In Leopard, it seems they are attempting to go back to a single style for all windows (with the only exceptions being apps written by apple – i.e., Garage Band).  Here’s what a basic window looks like on my mini right now:

Picture 5

As opposed to the same window running on my 10.4.10 laptop:

Picture 4

Couple of things I notice immediately:  The drop shadow is on steroids in Leopard – I mean really guys, the shadows are all spiffy and things, but come on already – I don’t need to have that much of an effect.  Secondly – and this may be an optical illusion – I’m too lazy to actually open up photoshop and check – but there appears to be a white border around the inner frame of the Leopard window that is about 1 px wide – makes the transition from the window contents to the title bar jarring.

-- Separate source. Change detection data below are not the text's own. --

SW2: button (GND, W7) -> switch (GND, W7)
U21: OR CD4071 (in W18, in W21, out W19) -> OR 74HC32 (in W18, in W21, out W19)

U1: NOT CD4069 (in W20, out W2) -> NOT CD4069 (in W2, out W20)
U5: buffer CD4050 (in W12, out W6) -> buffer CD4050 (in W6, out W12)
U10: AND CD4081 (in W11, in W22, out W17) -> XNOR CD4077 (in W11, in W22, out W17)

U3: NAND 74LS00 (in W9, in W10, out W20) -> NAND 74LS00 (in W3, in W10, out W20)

Up next, I noticed that they changed the way that the OS colors the frontmost window.  On previous iterations of Mac OS X, the lighter window was the one in front.  On Leopard, the darker window is the active one:

Here’s Leopard:

Picture 6

And here’s Tiger:

Picture 8

Hmm.. Now that I look at these shots, I think the thing that really bugs me is that the title bar is just so dark on Leopard. This is probably because it is so prevalent:

Picture 7

So, in short, I don’t really like the new look and feel of the finder and other window frames all that much.

Up next, let’s talk stacks:

This is one feature of Leopard that I do think is pretty spiffy – I’ve not played much with them, and since I don’t really do anything with this particular computer, I may be missing some of the elegance, but I think I’ll grow to like them a lot when I use Leopard full time on my own laptop.  It appears that a stack works like this when there are just a few items in the destination folder: 

Picture 9

And they look like this when there are a LOT of items in the destination folder:

Picture 10

(There are actually several hundred items in this folder, and not all of them show up on the screen, which will make this feature less useful if you have a folder with a lot of items, all of which you actually need – but if you are in that situation, you have other problems that should probably be mentioned to your therapist.)

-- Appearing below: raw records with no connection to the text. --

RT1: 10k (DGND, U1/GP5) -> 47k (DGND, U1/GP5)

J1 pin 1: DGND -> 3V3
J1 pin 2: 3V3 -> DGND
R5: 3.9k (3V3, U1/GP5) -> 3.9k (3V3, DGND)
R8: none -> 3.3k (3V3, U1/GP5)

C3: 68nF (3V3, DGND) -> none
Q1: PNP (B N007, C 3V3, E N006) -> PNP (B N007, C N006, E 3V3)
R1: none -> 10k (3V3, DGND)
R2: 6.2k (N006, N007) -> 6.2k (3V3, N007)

Speaking of folders, have you seen the new icons for the folders?  I really don’t like them, as they are very hard to identify at a glance due to their 2 color scheme (instead of the very colorful icons from Tiger): 

Here’s a list view from a finder window:

Picture 1

and another one:

Picture 3

On this one, note the inconsistency  between the icons under the "Places" sidebar on the left, and the same folders in the list on the right.  It is rare (in my experience) to see Apple vary their look and feel for the same destination in this manner. 

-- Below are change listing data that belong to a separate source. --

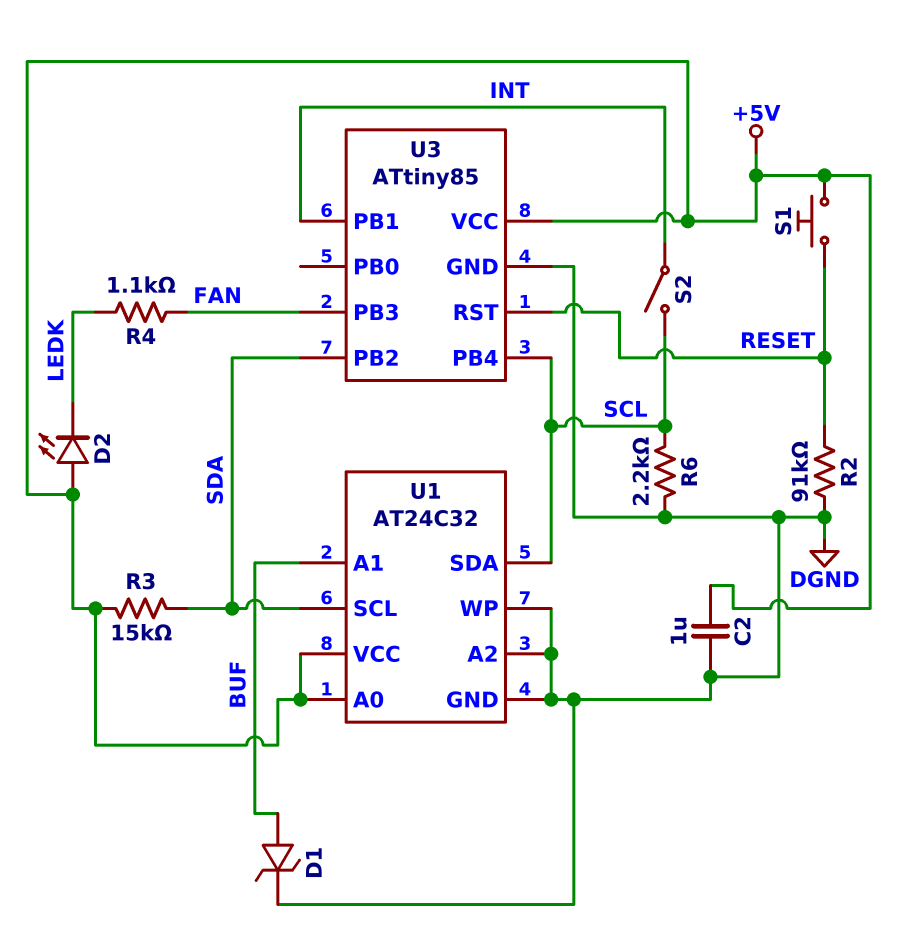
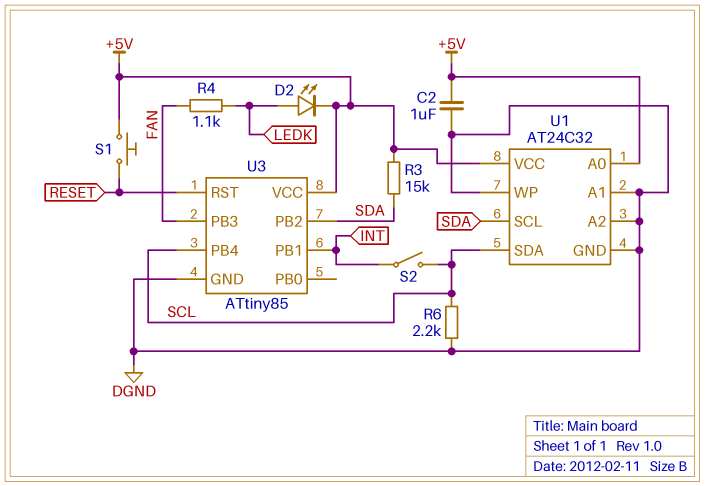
D1: zener (A BUF, K DGND) -> none
D2: LED (A +5V, K LEDK) -> LED (A LEDK, K +5V)
R2: 91k (DGND, RESET) -> none
U1 pin A1: BUF -> DGND

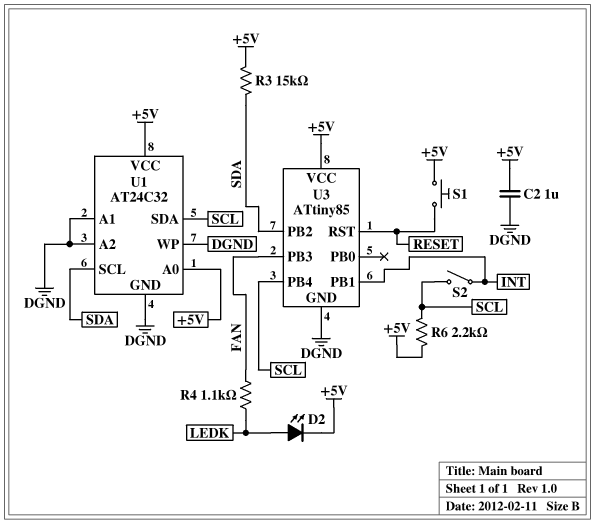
R6: 2.2k (DGND, SCL) -> 2.2k (+5V, SCL)

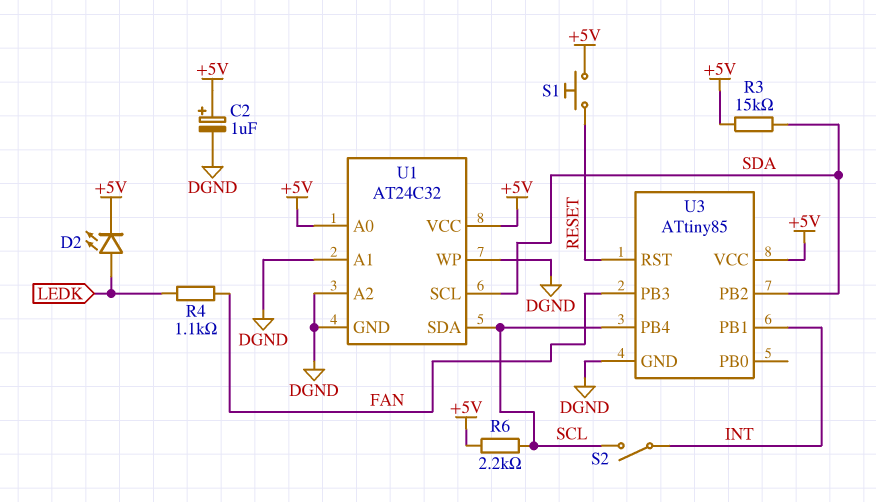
C2: 1uF (+5V, DGND) -> 1uF (plus +5V, minus DGND)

For comparison, here is how these icons look in Tiger:

Picture 2

I think the colors really help.

There is not much else that I have really examined in the system – I did set up parental controls, and there seemed to be a problem with it.  I set up simple finder for one of my children, then specified a list of about a dozen or so apps that the user could launch.  I then logged in as that user, and found only about 3 of the apps actually enabled – I went back into the settings in my account for the parental controls for the user, and re-enabled access to all the apps again.  Now it shows 7 or so of the apps available, but not all of them.  I have not had time yet to figure out why.  Also, I’ve set time limits such that both my kids accounts cannot log in between 8 pm (bedtime) and 7 am.  However, when they are logged out for the day, on the login screen it says that one of them can log back in at 7 am the next day (as it should) and the other says it can log in at 12 midnight.  Odd, that.

Also, in SystemPreferences, be prepared for a bit of a jolt in trying to find stuff – in particular, network settings looks a lot different, and I have not yet found the firewall settings (though I admit I have not really tried, either….it used to be under the sharing tab, but appears to have headed off for sunnier climes – I’ll have to find it another day).

So, that’s about it for me on this lame review.  Bottom line:  I don’t think I like the look and feel all that much.  Stacks are cool.  Where did my firewall go?

UPDATE:  Hans wrote in with a comment showing me where the firewall disappeared.  Thanks!